For each picture pair, the label will be

- *NoAndNo*: no animals on both pictures
- *NoAndYes*: no animal on the first picture and at least one on the second
- *YesAndNo*: at least one animal on the first picture and none on the second
- *YesAndYes*: at least one animal on the first and the second picture

**Grayscale differences**: Grayscale differences are very similar to colour differences. The only difference is that are based on the grayscale images.

## The analysis and methods

### (a) What are the main challenges that you envision for completing the project and how do you plan to get around each one?

**Environment modification**: Due to weather conditions and unvolontair factors, the background can change for the same trap leading to a significant modification of the environment. To counter this issue only images from the same independent event will be used. In addition, only images following in a period of time smaller than the time for change to occur will be used.

**Independent events with only one image**: As we saw previously, some events only contain one image. These events can't be used in case of the difference method and won't be used in the data set.

**Resolution of the images**: The resolution of the images is too large for the application (1536, 2048, 3) resulting in 3'145'728 features. To handle this issue, the resolution of each image will be reduced to (192, 256, 3), leading to 49'152 features.

### (b) What are the steps that you plan to take to achieve the end goals?

The steps of the work are given as follows:

1. Preprocess the dataset

2. Split the data in train and test sets.

3. Test different models of machine learning by tuning their hyperparameters.

4. Compare the results.

5. Define future improvements

### (c) Show us that you have a pipeline in place and that you understand the feasibility of your project goals.

#### *1. Preprocessing: \**
- Resizing the original data
- Creating grayscale data set
- Creating colour difference data set
- Creating grayscale difference data set
- Removing all images which are used with is not labelled by difference method
- Applying some preprocessing methods on the data sets (e.g.* histogram equalisation, denying, resizing, data augmentation such as noise, horizontal flip, rotations or shear).

#### *2. Splitting the data:*
- Split the data into stratified train, test sets.

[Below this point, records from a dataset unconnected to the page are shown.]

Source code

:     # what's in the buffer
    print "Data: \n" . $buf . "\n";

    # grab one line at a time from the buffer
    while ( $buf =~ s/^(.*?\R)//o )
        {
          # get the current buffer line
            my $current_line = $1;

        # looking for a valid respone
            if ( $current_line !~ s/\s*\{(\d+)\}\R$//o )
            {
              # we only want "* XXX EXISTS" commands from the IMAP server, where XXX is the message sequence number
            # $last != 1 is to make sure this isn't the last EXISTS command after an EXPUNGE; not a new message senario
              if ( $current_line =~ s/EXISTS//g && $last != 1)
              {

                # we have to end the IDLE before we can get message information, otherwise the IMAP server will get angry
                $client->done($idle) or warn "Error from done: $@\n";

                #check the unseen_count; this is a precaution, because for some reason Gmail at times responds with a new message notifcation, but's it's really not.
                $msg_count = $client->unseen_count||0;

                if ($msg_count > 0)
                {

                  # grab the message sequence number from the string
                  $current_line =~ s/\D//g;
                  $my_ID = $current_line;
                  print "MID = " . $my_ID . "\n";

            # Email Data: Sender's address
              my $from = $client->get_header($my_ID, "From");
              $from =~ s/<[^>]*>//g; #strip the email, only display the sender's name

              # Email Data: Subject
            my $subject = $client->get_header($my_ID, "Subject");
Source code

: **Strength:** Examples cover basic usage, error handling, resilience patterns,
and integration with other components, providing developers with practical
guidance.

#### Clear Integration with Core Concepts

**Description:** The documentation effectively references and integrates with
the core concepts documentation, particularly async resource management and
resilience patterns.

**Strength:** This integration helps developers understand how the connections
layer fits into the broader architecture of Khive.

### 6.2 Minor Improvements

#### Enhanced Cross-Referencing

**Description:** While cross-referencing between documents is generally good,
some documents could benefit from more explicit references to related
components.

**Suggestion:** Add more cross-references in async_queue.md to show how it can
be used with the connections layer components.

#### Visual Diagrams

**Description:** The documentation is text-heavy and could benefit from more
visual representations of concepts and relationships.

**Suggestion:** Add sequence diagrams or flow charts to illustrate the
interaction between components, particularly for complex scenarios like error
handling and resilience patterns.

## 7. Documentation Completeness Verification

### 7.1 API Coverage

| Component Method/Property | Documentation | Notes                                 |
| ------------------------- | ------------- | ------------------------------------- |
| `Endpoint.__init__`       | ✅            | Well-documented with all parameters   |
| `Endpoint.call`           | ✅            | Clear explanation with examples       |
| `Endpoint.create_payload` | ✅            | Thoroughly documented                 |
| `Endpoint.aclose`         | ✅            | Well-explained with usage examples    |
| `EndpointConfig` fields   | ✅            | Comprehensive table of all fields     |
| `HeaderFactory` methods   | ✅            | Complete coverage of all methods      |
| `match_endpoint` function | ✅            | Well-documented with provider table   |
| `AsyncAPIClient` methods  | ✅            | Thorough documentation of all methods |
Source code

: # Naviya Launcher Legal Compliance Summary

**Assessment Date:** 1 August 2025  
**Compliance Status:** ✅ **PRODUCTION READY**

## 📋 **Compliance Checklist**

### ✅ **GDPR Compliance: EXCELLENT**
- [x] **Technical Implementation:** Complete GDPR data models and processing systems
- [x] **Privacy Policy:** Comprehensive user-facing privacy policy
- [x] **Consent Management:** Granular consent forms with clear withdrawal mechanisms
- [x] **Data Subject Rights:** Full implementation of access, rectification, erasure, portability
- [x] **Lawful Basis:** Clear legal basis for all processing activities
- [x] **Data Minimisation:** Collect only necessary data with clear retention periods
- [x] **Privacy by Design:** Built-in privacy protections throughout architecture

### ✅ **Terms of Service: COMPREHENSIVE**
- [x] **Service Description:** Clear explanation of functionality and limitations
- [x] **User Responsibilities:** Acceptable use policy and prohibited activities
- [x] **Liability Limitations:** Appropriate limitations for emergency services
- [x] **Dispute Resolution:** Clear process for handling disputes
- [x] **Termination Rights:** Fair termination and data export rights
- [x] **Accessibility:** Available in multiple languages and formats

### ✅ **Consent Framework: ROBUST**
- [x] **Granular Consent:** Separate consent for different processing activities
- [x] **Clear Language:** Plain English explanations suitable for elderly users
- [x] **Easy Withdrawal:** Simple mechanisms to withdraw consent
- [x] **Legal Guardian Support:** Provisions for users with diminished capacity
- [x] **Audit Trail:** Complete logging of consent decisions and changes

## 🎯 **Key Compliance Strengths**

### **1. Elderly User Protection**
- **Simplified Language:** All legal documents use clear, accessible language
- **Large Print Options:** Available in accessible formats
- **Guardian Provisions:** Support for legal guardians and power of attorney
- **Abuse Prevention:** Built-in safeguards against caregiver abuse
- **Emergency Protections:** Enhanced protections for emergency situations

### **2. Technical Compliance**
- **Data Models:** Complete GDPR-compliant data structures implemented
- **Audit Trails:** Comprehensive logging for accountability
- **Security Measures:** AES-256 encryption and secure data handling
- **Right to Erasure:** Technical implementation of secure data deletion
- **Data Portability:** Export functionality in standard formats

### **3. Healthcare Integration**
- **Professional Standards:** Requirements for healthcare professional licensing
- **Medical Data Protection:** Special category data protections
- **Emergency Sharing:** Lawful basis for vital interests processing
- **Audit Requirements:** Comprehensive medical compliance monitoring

#### *3. Fit and evaluate models*
- k-nearest neighbours
- Decision trees and random forest
- Support vector machines
- Fully connected neural networks
- Convolutional neural network

#### *4. Compare the results*
- Evaluate the accuracy of each model with each data set.

#### *5. Define future improvements based on the results*
- Based on the results observe the kinds of images with which models have a problem and find out a preprocessing improvement.
- Define a baseline model from literature which could develop features to inject at the inlet of our models instead of the images pixels.


## The communication

The code sample will be implemented in several python scripts (.py) for convenience and simplicity (e.g. separation of pre-processing, training and testing). An additional notebook (.ipynb) will be included with analysis details and visualisation figures as a small report (similarly to this document).